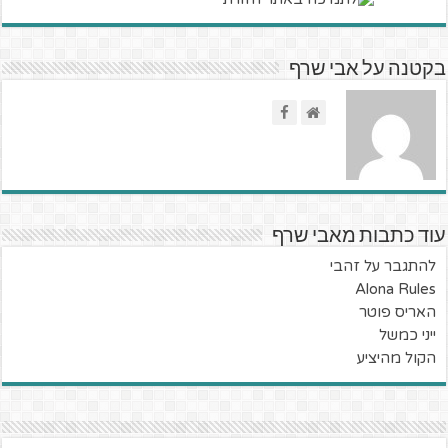
בקטנה על אבי שרף
עוד כתבות מאבי שרף
להתגבר על זהבי
Alona Rules
האריס פוטר
ייני כמשל
הקול מהיציע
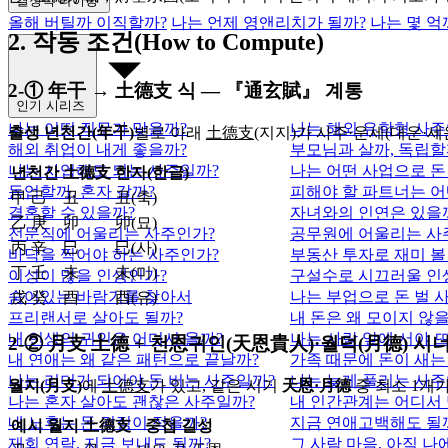
결정적 타이밍
올해 버틸까 이직할까?
나는 언제 영앤리치가 될까?
나는 몇 억
2. 작동 조건(How to Compute)
2‑① 年干 → 土德支 식 — 『通玄賦』 계통
인기 시리즈
나는 어떤 직무가 맞을까?
나는 해외 유학형 사주
출생 년천간(年干)
별로 아래
土德支
(지지)가 사주·운세(대운·
해외 취업이 내게 좋을까?
부모님과 살까, 독립할
나는 사업해도 되는 사주일까?
나는 어떤 사업으로 돈
년천간
土德支
한자(한글)
동업할까, 혼자 갈까?
피해야 할 파트너는 어
甲 己
丑
丑(축)
결혼할 수 있을까?
자녀와의 인연은 있을
乙 庚
卯
卯(묘)
전문직에 어울리는 사주인가?
공무원에 어울리는 사
丙 辛
巳
巳(사)
바닥을 찍어야 하는 사주인가?
부동산 투자로 재미 볼
丁 壬
未
未(미)
이성이 많을 인생인가?
구설수로 시끄러울 인
숨어있는 바람기를 찾아서
나는 부업으로 돈 벌 
戊 癸
酉
酉(유)
프리랜서로 살아도 될까?
내 돈은 왜 모이지 않
내 인생의 귀인은 어디서 올까?
나는 사람 앞에 서야 
2‑② 月支 土德 + 천恩귀인(天恩貴人)·월덕(月德) 
내 연애는 왜 같은 패턴으로 끝날까?
가족 때문에 돈이 새는
나는 리더가 되어야 돈 버는 사주일까?
나는 늦게 풀리는 사주
월지(月支)
에
土德支
가 있고, 같은 시기
天恩·月德
중 최소 1개가
나는 혼자 살아도 괜찮은 사주일까?
내 인간관계는 어디서
내 노후는 돈 걱정이 적을까?
지금 연애고백해도 될
예시 월지
土德支
중첩 길성
재회 연락, 지금 보내도 될까?
그 사람 마음, 아직 나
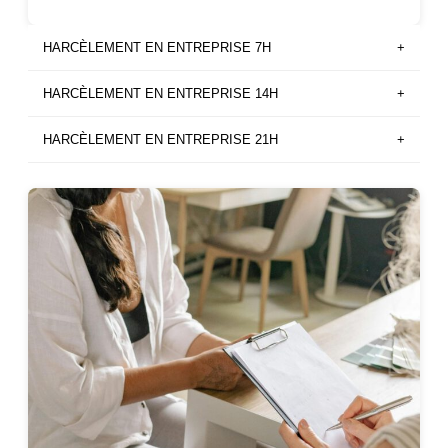
HARCÈLEMENT EN ENTREPRISE 7H
+
HARCÈLEMENT EN ENTREPRISE 14H
+
HARCÈLEMENT EN ENTREPRISE 21H
+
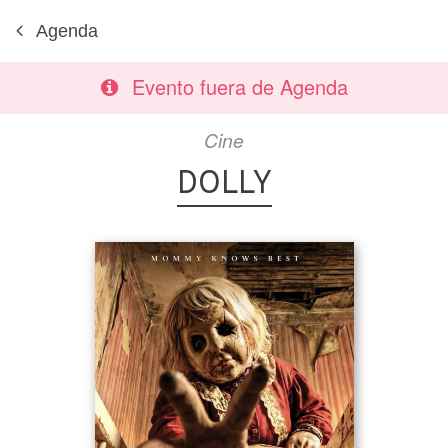
Agenda
Evento fuera de Agenda
Cine
DOLLY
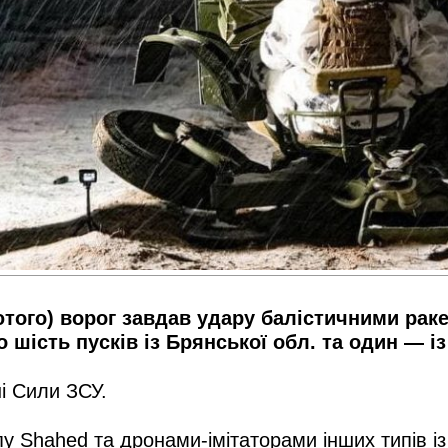
 лютого) ворог завдав удару балістичними ра
 шість пусків із Брянської обл. та один — із
і Сили ЗСУ.
 Shahed та дронами-імітаторами інших типів із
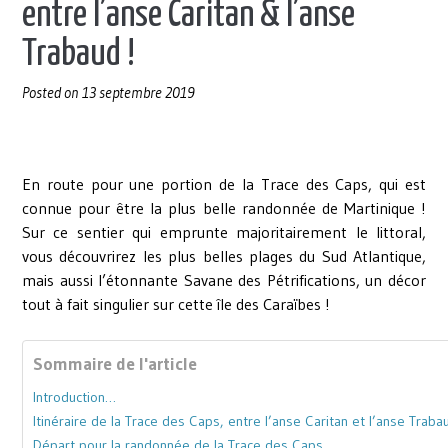
entre l’anse Caritan & l’anse
Trabaud !
Posted on
13 septembre 2019
En route pour une portion de la Trace des Caps, qui est
connue pour être la plus belle randonnée de Martinique !
Sur ce sentier qui emprunte majoritairement le littoral,
vous découvrirez les plus belles plages du Sud Atlantique,
mais aussi l’étonnante Savane des Pétrifications, un décor
tout à fait singulier sur cette île des Caraïbes !
Sommaire de l'article
Introduction…
Itinéraire de la Trace des Caps, entre l’anse Caritan et l’anse Traba
Départ pour la randonnée de la Trace des Caps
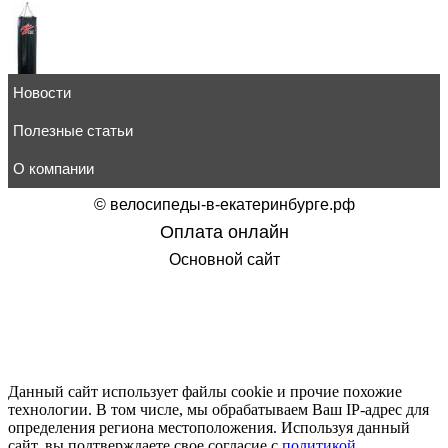
Новости
Мешок боксёрский мягкий синтетическая ткань с ПВХ п
М41П/40х150 60 кг
Полезные статьи
14 380
руб.
товар в корзину
О компании
©
велосипеды-в-екатеринбурге.рф
Оплата онлайн
Основной сайт
Мешок боксёрский мягкий синтетическая ткань с ПВХ п
М41П/40х120 50кг
12 786
руб.
товар в корзину
Данный сайт использует файлы cookie и прочие похожие
технологии. В том числе, мы обрабатываем Ваш IP-адрес для
определения региона местоположения. Используя данный
сайт, вы подтверждаете свое согласие с
политикой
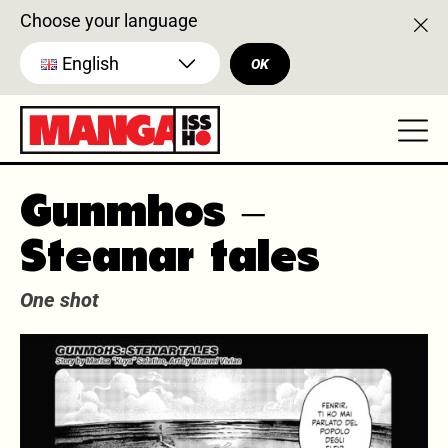
Choose your language
English
OK
Gunmhos –
Steanar tales
One shot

# [TASK DETAILS]
Convert the lines into a Markdown table with the columns Row and Line, starting at the line that contains "entre l’anse Caritan & l’anse" and stopping after the line that contains "Départ pour la randonnée de la Trace des Caps". Number each row and leave out any blank lines.

# [REPLY TO THE TASK]
| Row | Line |
|---|---|
| 1 | entre l’anse Caritan & l’anse |
| 2 | Trabaud ! |
| 3 | Posted on |
| 4 | 13 septembre 2019 |
| 5 | En route pour une portion de la Trace des Caps, qui est |
| 6 | connue pour être la plus belle randonnée de Martinique ! |
| 7 | Sur ce sentier qui emprunte majoritairement le littoral, |
| 8 | vous découvrirez les plus belles plages du Sud Atlantique, |
| 9 | mais aussi l’étonnante Savane des Pétrifications, un décor |
| 10 | tout à fait singulier sur cette île des Caraïbes ! |
| 11 | Sommaire de l'article |
| 12 | Introduction… |
| 13 | Itinéraire de la Trace des Caps, entre l’anse Caritan et l’anse Traba |
| 14 | Départ pour la randonnée de la Trace des Caps |